Budget Spending for Vulnerable Women
As part of Canada’s federal Budget 2018, the government proposed spending $20.3 million over five years to bring in another 1,000 vulnerable women and girls from conflict zones around the globe. This commitment was inspired by the government’s recent resettlement of more than 1,200 mostly Yazidi women who were enslaved by ISIS.
Canada will help these women resettle with a government-assisted refugee program. The United Nations Refugee Agency will work with the Canadian government to help identify vulnerable refugee women. This program is not targeting refugees from a specific ethnic group or country. Instead, it is prioritizing those based on vulnerabilities and need.
Examples of these vulnerabilities include:
- Those in severe danger who need resettling for security reasons;
- Those who need access to specific medical care; and,
- Those who need to provide a better quality of life for their children.
Critics Argue Numbers Are Insufficient
Although Canada’s support of vulnerable refugee populations is commendable, critics say that resettling 1,000 women and girls over five years is insufficient. That amount comes to only 200 vulnerable refugees per year. And when compared to the existing number of vulnerable women and girls, it’s a very tiny fraction. There are about 11 million vulnerable women and girls around the world.
A representative from the UN said they can only resettle eight percent of refugees deemed extremely vulnerable—those who cannot survive in the countries they’ve fled to for asylum.

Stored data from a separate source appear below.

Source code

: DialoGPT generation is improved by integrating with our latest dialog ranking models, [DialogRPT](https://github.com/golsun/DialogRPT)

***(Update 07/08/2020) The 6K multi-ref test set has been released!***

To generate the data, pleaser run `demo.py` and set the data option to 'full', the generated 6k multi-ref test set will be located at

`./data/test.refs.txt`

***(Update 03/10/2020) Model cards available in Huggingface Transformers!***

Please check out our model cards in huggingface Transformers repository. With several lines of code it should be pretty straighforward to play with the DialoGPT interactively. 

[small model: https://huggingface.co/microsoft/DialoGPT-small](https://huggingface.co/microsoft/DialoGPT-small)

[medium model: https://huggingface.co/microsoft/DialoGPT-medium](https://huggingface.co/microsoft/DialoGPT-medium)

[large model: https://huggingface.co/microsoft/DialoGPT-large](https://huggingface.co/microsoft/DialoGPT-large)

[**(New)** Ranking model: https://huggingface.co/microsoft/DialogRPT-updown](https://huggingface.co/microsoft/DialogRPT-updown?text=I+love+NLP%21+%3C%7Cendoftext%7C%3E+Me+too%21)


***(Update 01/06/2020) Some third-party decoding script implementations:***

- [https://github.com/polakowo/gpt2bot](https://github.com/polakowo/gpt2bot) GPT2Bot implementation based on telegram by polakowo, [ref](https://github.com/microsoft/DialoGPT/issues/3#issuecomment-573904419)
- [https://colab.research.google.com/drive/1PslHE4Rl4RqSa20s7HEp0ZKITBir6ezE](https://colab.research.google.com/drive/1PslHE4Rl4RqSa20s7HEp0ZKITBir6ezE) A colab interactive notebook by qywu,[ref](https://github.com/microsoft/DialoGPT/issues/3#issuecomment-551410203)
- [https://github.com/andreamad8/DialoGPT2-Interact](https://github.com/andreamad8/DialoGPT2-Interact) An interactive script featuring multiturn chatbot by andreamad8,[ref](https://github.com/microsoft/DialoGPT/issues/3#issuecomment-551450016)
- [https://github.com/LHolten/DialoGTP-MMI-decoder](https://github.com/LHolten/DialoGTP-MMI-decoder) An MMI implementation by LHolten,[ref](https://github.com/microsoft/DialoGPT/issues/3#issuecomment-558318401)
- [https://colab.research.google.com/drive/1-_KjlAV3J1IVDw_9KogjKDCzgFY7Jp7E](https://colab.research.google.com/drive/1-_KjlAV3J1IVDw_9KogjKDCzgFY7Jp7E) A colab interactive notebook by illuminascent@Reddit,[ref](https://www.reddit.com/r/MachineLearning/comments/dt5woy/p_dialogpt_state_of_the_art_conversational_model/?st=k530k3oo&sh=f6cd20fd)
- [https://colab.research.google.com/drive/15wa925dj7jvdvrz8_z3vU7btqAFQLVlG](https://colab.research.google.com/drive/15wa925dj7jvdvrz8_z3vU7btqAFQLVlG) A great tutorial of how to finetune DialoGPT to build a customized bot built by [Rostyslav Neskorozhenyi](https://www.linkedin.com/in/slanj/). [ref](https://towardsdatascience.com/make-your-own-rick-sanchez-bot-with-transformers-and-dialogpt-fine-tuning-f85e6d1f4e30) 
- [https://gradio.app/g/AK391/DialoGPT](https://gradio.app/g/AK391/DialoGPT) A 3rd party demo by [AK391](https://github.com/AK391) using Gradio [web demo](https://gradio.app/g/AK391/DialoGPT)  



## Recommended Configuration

These vulnerable populations have nowhere else to turn to, and are stuck resettling in hostile environments.
Many vulnerable women and girls experience violence, rape, and other trauma. Women may have to resort to sex work to survive and care for their children since they cannot secure employment in the countries where they are currently seeking asylum.
Canada’s new feminist foreign aid policy is a step in the right direction. But the big picture shows that 200 vulnerable refugee women a year is not nearly enough to help the many women and girls in dire need around the world. More countries need to do their part, and Canada can certainly help more vulnerable refugees with resettlement far from the danger.